> Work task
Copy the lines of the listing below verbatim, beginning with the line that contains "# Problem Solving" and ending with the line that contains "permalink: /mattress-removal/louisiana/lafayette/", both included.

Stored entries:
——

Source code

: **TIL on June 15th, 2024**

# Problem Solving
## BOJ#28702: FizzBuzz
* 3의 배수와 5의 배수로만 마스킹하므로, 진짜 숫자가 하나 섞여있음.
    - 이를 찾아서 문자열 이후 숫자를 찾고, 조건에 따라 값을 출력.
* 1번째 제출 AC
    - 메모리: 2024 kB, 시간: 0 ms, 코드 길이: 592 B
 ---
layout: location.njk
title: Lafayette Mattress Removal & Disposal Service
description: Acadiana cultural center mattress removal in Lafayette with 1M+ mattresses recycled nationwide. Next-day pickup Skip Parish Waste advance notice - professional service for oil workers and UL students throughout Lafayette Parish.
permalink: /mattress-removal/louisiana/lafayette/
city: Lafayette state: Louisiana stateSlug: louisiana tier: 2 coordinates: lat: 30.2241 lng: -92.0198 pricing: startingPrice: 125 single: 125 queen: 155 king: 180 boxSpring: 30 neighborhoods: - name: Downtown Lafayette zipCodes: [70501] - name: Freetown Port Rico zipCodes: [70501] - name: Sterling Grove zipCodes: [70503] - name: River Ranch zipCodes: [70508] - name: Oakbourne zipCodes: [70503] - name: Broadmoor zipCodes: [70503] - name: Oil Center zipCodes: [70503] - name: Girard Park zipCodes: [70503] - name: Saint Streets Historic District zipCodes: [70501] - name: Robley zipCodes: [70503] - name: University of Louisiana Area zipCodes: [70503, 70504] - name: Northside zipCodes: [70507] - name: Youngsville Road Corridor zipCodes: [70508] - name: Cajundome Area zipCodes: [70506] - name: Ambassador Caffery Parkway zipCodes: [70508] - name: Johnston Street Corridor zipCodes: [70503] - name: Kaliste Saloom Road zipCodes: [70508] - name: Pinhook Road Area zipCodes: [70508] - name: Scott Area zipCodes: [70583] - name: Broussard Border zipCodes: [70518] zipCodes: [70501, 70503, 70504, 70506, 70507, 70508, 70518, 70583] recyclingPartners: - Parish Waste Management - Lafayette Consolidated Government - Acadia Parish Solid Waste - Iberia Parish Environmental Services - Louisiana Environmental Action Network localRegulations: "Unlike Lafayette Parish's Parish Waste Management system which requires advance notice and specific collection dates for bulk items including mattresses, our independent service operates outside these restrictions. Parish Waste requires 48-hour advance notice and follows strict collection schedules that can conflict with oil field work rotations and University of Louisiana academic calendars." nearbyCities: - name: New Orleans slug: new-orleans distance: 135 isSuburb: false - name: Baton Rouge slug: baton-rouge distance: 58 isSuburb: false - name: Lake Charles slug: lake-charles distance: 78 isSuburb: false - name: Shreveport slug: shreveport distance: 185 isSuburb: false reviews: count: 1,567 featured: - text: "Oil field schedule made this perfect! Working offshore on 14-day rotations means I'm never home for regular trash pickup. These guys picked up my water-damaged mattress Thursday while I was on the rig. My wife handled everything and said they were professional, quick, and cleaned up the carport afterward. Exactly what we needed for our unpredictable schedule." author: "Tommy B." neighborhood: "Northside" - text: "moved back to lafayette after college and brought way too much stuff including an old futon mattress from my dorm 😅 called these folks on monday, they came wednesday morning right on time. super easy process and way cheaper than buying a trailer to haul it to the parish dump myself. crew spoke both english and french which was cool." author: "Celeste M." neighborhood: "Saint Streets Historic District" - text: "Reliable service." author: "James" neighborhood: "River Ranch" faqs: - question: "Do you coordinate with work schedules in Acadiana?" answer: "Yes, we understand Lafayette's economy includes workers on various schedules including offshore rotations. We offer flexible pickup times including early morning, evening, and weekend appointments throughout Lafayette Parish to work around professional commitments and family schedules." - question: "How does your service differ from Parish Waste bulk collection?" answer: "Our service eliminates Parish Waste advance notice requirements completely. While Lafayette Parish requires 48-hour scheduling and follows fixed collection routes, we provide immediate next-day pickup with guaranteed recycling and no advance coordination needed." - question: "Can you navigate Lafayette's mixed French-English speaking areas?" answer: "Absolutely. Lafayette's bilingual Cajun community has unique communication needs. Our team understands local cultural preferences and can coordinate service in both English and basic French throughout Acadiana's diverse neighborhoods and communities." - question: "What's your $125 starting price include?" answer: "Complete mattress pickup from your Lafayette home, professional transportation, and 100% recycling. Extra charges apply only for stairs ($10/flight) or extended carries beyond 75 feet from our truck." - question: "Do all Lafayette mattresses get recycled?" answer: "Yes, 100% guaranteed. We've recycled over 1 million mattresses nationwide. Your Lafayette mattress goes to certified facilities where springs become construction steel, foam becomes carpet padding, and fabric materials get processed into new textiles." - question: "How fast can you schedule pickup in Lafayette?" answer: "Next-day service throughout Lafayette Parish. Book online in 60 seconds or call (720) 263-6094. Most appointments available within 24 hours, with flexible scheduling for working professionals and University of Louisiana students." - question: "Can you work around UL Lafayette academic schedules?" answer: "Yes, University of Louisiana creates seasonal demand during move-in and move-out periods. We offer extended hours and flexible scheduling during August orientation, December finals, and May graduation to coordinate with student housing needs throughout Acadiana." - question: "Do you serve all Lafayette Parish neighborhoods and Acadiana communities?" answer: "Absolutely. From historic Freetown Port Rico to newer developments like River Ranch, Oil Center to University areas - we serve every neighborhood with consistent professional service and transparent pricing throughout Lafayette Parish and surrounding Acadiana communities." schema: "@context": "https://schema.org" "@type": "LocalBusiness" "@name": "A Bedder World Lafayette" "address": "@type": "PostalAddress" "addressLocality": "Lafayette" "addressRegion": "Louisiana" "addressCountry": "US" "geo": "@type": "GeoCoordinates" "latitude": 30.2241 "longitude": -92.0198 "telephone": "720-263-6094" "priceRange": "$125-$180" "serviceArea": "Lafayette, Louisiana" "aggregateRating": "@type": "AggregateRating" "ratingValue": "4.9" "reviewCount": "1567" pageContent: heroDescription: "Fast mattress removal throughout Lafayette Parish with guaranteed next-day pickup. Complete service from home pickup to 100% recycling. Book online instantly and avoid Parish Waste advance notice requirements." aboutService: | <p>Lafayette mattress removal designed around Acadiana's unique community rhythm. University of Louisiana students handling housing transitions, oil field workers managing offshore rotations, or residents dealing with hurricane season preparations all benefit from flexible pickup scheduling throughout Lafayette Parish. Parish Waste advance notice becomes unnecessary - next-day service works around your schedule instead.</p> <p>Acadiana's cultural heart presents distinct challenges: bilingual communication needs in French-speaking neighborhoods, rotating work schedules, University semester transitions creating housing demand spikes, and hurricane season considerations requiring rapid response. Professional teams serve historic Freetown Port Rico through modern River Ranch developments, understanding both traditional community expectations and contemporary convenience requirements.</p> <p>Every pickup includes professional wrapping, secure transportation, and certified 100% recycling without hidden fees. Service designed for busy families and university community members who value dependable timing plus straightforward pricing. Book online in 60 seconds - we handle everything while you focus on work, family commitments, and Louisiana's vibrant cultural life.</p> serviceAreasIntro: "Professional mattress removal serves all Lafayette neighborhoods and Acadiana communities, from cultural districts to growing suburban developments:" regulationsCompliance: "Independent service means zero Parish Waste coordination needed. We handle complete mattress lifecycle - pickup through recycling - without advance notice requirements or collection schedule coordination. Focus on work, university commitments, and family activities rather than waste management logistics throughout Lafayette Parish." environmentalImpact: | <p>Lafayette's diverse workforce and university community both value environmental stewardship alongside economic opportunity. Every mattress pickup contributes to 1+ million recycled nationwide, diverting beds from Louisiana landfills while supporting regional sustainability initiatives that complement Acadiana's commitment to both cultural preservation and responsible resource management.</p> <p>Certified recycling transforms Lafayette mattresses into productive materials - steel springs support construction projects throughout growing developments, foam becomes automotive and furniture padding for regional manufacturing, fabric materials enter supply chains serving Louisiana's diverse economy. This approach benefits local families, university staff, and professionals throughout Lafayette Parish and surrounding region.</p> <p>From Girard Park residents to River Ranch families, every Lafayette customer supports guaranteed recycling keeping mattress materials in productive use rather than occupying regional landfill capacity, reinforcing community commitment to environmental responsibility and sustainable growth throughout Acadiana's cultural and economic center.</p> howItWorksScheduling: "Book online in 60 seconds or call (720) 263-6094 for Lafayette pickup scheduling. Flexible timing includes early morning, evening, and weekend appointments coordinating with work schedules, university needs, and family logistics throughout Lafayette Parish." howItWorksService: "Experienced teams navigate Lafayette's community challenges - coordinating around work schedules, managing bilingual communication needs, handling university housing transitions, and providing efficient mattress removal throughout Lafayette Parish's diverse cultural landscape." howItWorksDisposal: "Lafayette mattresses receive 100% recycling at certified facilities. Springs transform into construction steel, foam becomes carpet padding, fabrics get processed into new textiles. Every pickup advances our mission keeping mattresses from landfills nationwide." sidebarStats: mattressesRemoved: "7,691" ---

——

> Solution to the exercise
# Problem Solving
## BOJ#28702: FizzBuzz
* 3의 배수와 5의 배수로만 마스킹하므로, 진짜 숫자가 하나 섞여있음.
    - 이를 찾아서 문자열 이후 숫자를 찾고, 조건에 따라 값을 출력.
* 1번째 제출 AC
    - 메모리: 2024 kB, 시간: 0 ms, 코드 길이: 592 B
 ---
layout: location.njk
title: Lafayette Mattress Removal & Disposal Service
description: Acadiana cultural center mattress removal in Lafayette with 1M+ mattresses recycled nationwide. Next-day pickup Skip Parish Waste advance notice - professional service for oil workers and UL students throughout Lafayette Parish.
permalink: /mattress-removal/louisiana/lafayette/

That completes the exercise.